Auf der Gegenseite treten Short-Volatilitätsstrategien als Verkäufer von Volatilität, sprich Anbieter der Versicherung auf. Die Strategien werden auch als „Prämiensammler“ bezeichnet, da sie aus dem Verkauf der Volatilität eine Prämie vereinnahmen. In ruhigeren Aktienmarktphasen vereinnahmen diese Strategien die VRP und erzielen positive Erträge. Stressphasen am Kapitalmarkt sind allerdings eine Feuerprobe für die Effektivität des Risikomanagements. Infolge der letzten größeren Kurskorrekturen haben mehrere dieser Strategien Probleme bekommen, die teilweise mittelbar zur Einstellung mancher Fonds führten.

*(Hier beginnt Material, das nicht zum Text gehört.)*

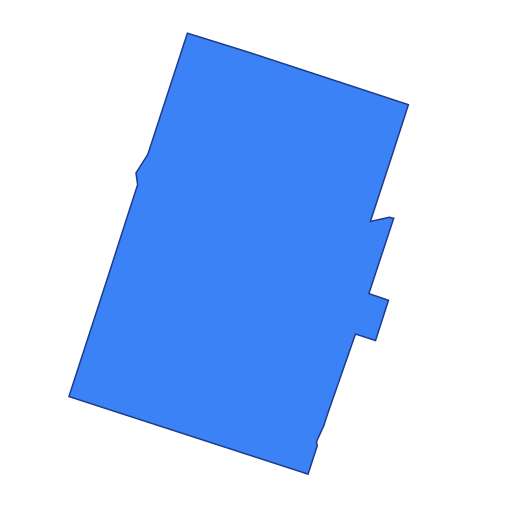 Dickinson, Kansas, United States of America (Mercator projection), rotated 18°
{"feature_id": "52423323B35646510903137", "entity_name": "Dickinson", "entity_type": "district", "adm_level": 2, "iso_a3": "USA", "parent_name": "United States of America", "parent_adm1": "Kansas", "projection": "mercator", "projection_center": [-97.074, 38.871], "detail": "fine", "context": "isolated", "style": "filled", "palette": "blue", "viewbox_px": 512, "rotation_deg": 18, "n_neighbors": 0, "source": "geoboundaries", "source_scale": "gbopen_adm2", "svg_char_len": 491}
<svg xmlns="http://www.w3.org/2000/svg" viewBox="0 0 512 512"><g transform="rotate(18 256 256)"><path d="M121.5,447.5L372.9,447.4L372.9,426.3L372.9,417.5L370.9,413.9L372.9,396.6L372.9,384.3L374.7,299.5L395.8,299.5L395.7,257.2L375.0,256.9L375.3,177.5L374.7,177.7L372.9,177.8L372.5,177.9L371.1,177.8L354.1,187.8L354.3,118.2L354.2,65.0L185.5,64.5L121.9,65.3L121.7,192.9L116.2,214.1L121.4,224.8L121.4,256.6L121.6,320.5L121.5,447.5Z" fill="#3b82f6" stroke="#1e3a8a" stroke-width="1.5"/></g></svg>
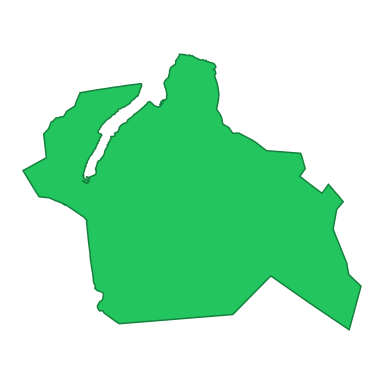 Omasvuotna sme 2, Troms, Norway
{"feature_id": "86288312B64496782861055", "entity_name": "Omasvuotna sme 2", "entity_type": "district", "adm_level": 2, "iso_a3": "NOR", "parent_name": "Norway", "parent_adm1": "Troms", "projection": "mercator", "projection_center": [20.196, 69.248], "detail": "fine", "context": "isolated", "style": "filled", "palette": "green", "viewbox_px": 384, "rotation_deg": 0, "n_neighbors": 0, "source": "geoboundaries", "source_scale": "gbopen_adm2", "svg_char_len": 5800}
<svg xmlns="http://www.w3.org/2000/svg" viewBox="0 0 384 384"><path d="M23.0,170.6L36.0,192.0L37.1,193.6L37.5,194.0L37.7,194.5L38.8,196.4L39.2,196.8L49.2,197.8L56.3,201.0L57.2,201.2L64.5,204.2L64.4,204.4L64.5,204.4L64.5,204.6L64.2,204.7L65.0,205.1L65.2,204.5L67.8,206.2L84.3,217.4L86.4,220.2L87.0,220.3L86.6,221.1L86.7,223.8L87.1,226.2L87.2,228.4L87.7,233.1L87.9,234.9L88.0,236.5L88.4,239.5L88.5,241.5L90.0,253.2L90.1,255.6L90.2,257.2L90.6,259.7L90.6,260.9L91.1,263.2L91.2,264.6L91.4,265.5L91.5,266.9L91.7,267.6L91.8,268.5L92.2,270.3L92.2,271.1L92.7,273.4L92.8,274.6L92.9,275.2L92.9,276.1L93.3,278.2L93.3,279.9L93.5,281.1L93.6,282.2L94.2,283.8L95.1,284.9L95.4,285.5L94.9,287.5L94.9,288.5L96.1,289.4L97.6,290.8L99.2,291.1L100.7,291.6L102.2,292.5L103.2,293.2L103.4,293.7L103.5,294.2L102.8,298.7L102.4,299.9L99.5,301.9L98.5,304.0L97.7,305.2L97.5,305.9L97.4,306.6L97.5,307.1L97.8,308.2L98.3,308.9L98.7,309.8L99.6,310.8L101.4,310.9L102.2,310.7L102.8,310.8L104.2,313.1L115.8,321.5L119.3,323.7L175.3,319.2L232.8,314.5L270.8,275.9L308.5,302.3L349.2,329.8L361.0,286.2L348.7,274.4L346.7,263.1L333.1,229.2L336.7,209.4L343.3,201.7L341.2,199.4L338.0,195.3L334.4,191.4L332.5,189.0L328.4,184.4L327.0,186.4L325.0,189.2L323.1,191.8L321.9,193.2L307.0,182.0L301.8,177.8L299.8,176.4L305.2,168.7L302.0,157.2L300.7,153.3L266.5,150.7L256.9,143.2L253.1,140.6L238.9,133.1L232.7,133.3L228.8,127.5L222.7,124.0L222.2,120.3L221.4,116.9L219.8,113.9L216.6,109.2L218.3,100.8L218.5,99.1L218.9,94.1L218.3,89.7L217.3,83.8L217.0,83.1L216.7,82.0L216.2,80.7L216.0,80.0L215.7,79.3L214.7,76.5L214.9,75.5L214.9,74.9L215.1,74.5L215.5,74.2L215.8,73.4L215.5,72.7L215.6,72.4L215.3,71.6L215.2,70.6L215.1,70.4L214.7,70.1L213.5,69.8L213.5,69.7L213.5,69.3L213.7,69.0L214.5,68.8L215.2,68.0L215.7,67.6L215.8,67.2L215.8,66.8L215.3,65.7L214.6,64.3L214.0,63.7L211.3,62.6L209.3,62.4L208.3,61.6L206.2,61.4L206.2,61.2L206.3,60.6L206.1,60.4L205.7,60.5L204.1,60.3L202.8,59.7L201.3,60.0L200.1,59.9L198.2,58.9L195.2,57.7L193.3,56.3L192.5,56.1L192.2,55.7L191.5,55.9L190.0,55.4L189.6,55.1L189.2,55.0L187.8,55.5L186.1,55.1L185.5,54.7L183.8,54.8L183.2,54.5L181.8,54.5L180.6,54.2L179.9,54.4L179.4,54.3L179.5,55.3L177.8,58.0L175.7,60.8L175.7,63.0L175.1,64.7L174.1,65.0L171.2,67.1L170.4,68.4L169.7,70.2L169.5,72.0L169.6,73.4L169.3,73.8L168.8,75.4L168.5,76.1L168.9,77.1L166.4,79.2L165.1,80.9L164.3,82.2L164.1,83.7L164.7,85.8L165.1,87.6L165.6,88.4L166.4,91.2L167.0,95.4L166.6,95.6L166.7,97.6L166.3,99.0L164.8,99.9L163.8,101.2L163.7,100.1L163.1,99.8L162.3,100.8L161.2,101.4L160.6,103.1L161.4,103.8L162.1,103.2L162.5,103.7L161.9,104.3L161.5,105.0L160.0,104.7L160.4,106.0L159.9,106.8L158.9,106.7L157.0,106.9L155.5,106.1L154.4,105.8L151.4,102.8L150.0,101.7L148.4,101.9L146.8,103.7L146.6,104.3L146.0,104.6L144.1,106.5L138.1,111.7L133.5,115.0L133.3,115.9L128.1,119.6L127.6,120.3L127.4,121.0L126.8,121.8L126.3,122.7L123.2,123.7L121.7,124.9L120.5,125.6L120.2,126.4L119.5,127.2L119.1,127.8L119.1,128.3L119.3,128.7L118.1,131.1L118.0,131.9L117.8,132.3L117.3,132.4L116.5,132.2L115.5,132.7L114.6,133.3L115.0,134.8L115.3,135.5L115.2,136.0L113.6,136.3L113.1,136.2L112.5,136.5L111.1,136.4L110.8,136.6L111.3,137.5L111.0,138.0L111.0,138.7L110.2,139.6L110.1,140.4L109.7,141.0L109.6,141.5L109.0,142.0L108.8,142.3L108.4,142.6L108.6,143.9L108.4,144.2L107.7,144.3L107.2,145.0L107.6,145.6L107.7,146.1L107.7,146.4L106.9,147.2L106.2,148.4L104.9,150.7L104.9,151.9L104.3,153.2L104.2,154.0L103.7,155.4L103.2,155.8L102.8,156.4L102.5,156.8L102.0,158.1L101.4,158.1L101.1,158.3L100.8,159.3L100.6,159.8L98.4,161.0L97.5,162.3L97.3,163.4L96.8,165.2L96.4,166.0L96.4,166.7L96.3,167.1L95.9,167.5L96.0,168.4L95.5,168.9L95.7,169.4L96.0,169.8L95.9,169.9L95.6,169.7L95.6,169.8L96.1,170.3L96.2,170.9L96.1,173.2L95.9,173.7L95.9,174.2L92.7,175.9L90.1,176.8L89.5,177.2L89.5,177.5L88.5,177.4L86.7,176.8L86.6,177.0L86.5,177.4L87.3,178.1L88.3,178.2L89.3,178.9L89.4,179.4L88.6,180.1L89.0,180.7L88.9,181.5L88.5,182.4L87.6,182.9L87.3,183.3L86.9,183.3L85.9,182.9L85.1,182.7L84.0,181.7L82.7,181.2L82.9,180.8L83.4,180.9L84.8,181.4L85.8,182.4L87.6,182.5L88.2,182.1L88.5,181.6L88.5,181.2L88.4,180.9L88.2,180.6L87.3,180.4L87.0,179.7L85.3,179.2L83.9,178.5L83.8,177.7L83.4,177.2L83.6,176.7L83.8,176.2L83.8,175.7L83.2,175.9L82.7,175.7L82.9,174.8L83.3,174.2L83.7,173.2L83.8,172.2L84.1,171.2L84.4,170.2L84.8,169.3L84.8,168.5L85.2,167.9L85.2,167.5L85.3,167.0L86.0,166.2L85.8,165.6L86.0,164.6L86.5,163.6L87.0,163.1L87.1,162.3L87.2,161.5L87.7,160.5L88.7,159.1L88.9,158.4L89.8,156.4L90.2,155.9L90.7,155.7L92.0,154.0L92.1,153.5L93.1,152.2L93.8,150.5L94.5,149.7L94.6,149.1L95.1,149.0L95.2,148.4L95.4,148.2L95.7,148.1L95.7,147.4L96.4,146.0L97.0,144.4L97.3,143.8L97.9,143.4L98.1,142.6L98.2,141.8L98.5,141.1L99.3,140.8L99.5,140.3L99.4,139.4L99.4,138.9L99.6,138.4L99.7,137.8L99.9,137.6L100.5,137.6L100.6,137.4L100.7,136.5L101.2,135.8L101.8,135.6L101.8,135.4L101.5,134.6L100.8,133.9L99.1,133.5L98.5,133.1L98.3,132.6L98.1,131.2L98.3,130.5L98.9,130.0L99.1,129.7L99.4,129.4L100.1,128.0L101.2,126.2L101.4,125.5L102.0,125.0L102.5,124.4L104.3,122.6L106.0,120.5L108.0,119.0L108.8,118.7L109.2,118.0L110.1,117.8L110.8,117.0L111.6,116.3L111.9,115.5L112.3,115.0L114.5,114.4L115.0,114.0L115.3,113.4L115.5,112.4L115.9,112.1L116.8,111.9L118.0,111.0L118.1,110.8L118.1,109.7L118.4,109.4L118.9,109.1L119.8,109.0L122.2,107.6L123.4,107.2L124.2,107.1L125.0,106.3L125.7,106.1L127.3,104.8L128.8,104.2L129.6,103.3L130.4,102.9L131.2,101.0L133.6,99.5L136.5,96.6L137.1,96.2L137.8,96.0L138.9,93.1L139.6,91.9L139.7,90.5L141.4,86.6L141.6,84.1L141.2,83.7L140.8,83.7L127.8,85.3L121.4,86.3L113.3,87.4L104.4,88.8L97.2,89.8L80.9,92.6L80.2,92.6L77.3,99.3L75.5,103.8L75.3,105.7L66.7,111.3L64.0,116.0L63.4,116.6L60.4,117.0L59.3,117.5L56.0,118.0L52.7,121.4L51.3,122.0L51.0,122.4L48.7,128.6L43.7,134.0L46.4,157.7L23.0,170.6Z" fill="#22c55e" stroke="#15803d" stroke-width="1.5"/></svg>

Die Relative-Value-Strategien wiederum nutzen unterschiedliche (aktive) Ansätze, um abseits von steigender oder fallender Volatilität vom Handel mit ihr zu profitieren. Diese Ansätze können je nach Ausgestaltung spannende Alternativen für das Portfolio bieten.

Unter anderem können Strategien eine Absicherung gegen mittlere Kursverwerfungen (wie Long-Volatilität) bieten, ohne die üblicherweise hohen Absicherungskosten. Somit muss für die gewünschten absichernden Eigenschaften nicht zwangsläufig eine längerfristig negative Ertragserwartung in Kauf genommen werden.

Rückblick

Die 2010er-Jahre waren für klassische Prämiensammler vorteilhaft, da fast durchgängig ein positives Umfeld für risikobehaftete Anlagen (steigende Aktienmärkte) bestand. Absicherungen wie Long-Volatilitätsstrategien litten unter den Prämienausgaben, ohne dass dem ein nennenswerter Anstieg der Volatilität gegenüberstand. Schlussendlich trat kein Versicherungsfall ein – die gezahlten Prämien gingen verloren.

Während des Corona-Crashs oder auch im ersten Quartal 2022 hingegen kam es zu Korrekturen am Aktienmarkt. Diese Korrekturen führten mittelbar zu einem Anstieg der impliziten Volatilität. Während Absicherungsstrategien von diesem Umfeld profitieren konnten, markierten Short-Volatilitätsstrategien deutliche Kursverluste. Um bei der Analogie von Versicherungen zu bleiben: Im Schadenfall (Anstieg der Volatilität) muss der Anbieter der Versicherung (Short-Seite) den Schaden regulieren.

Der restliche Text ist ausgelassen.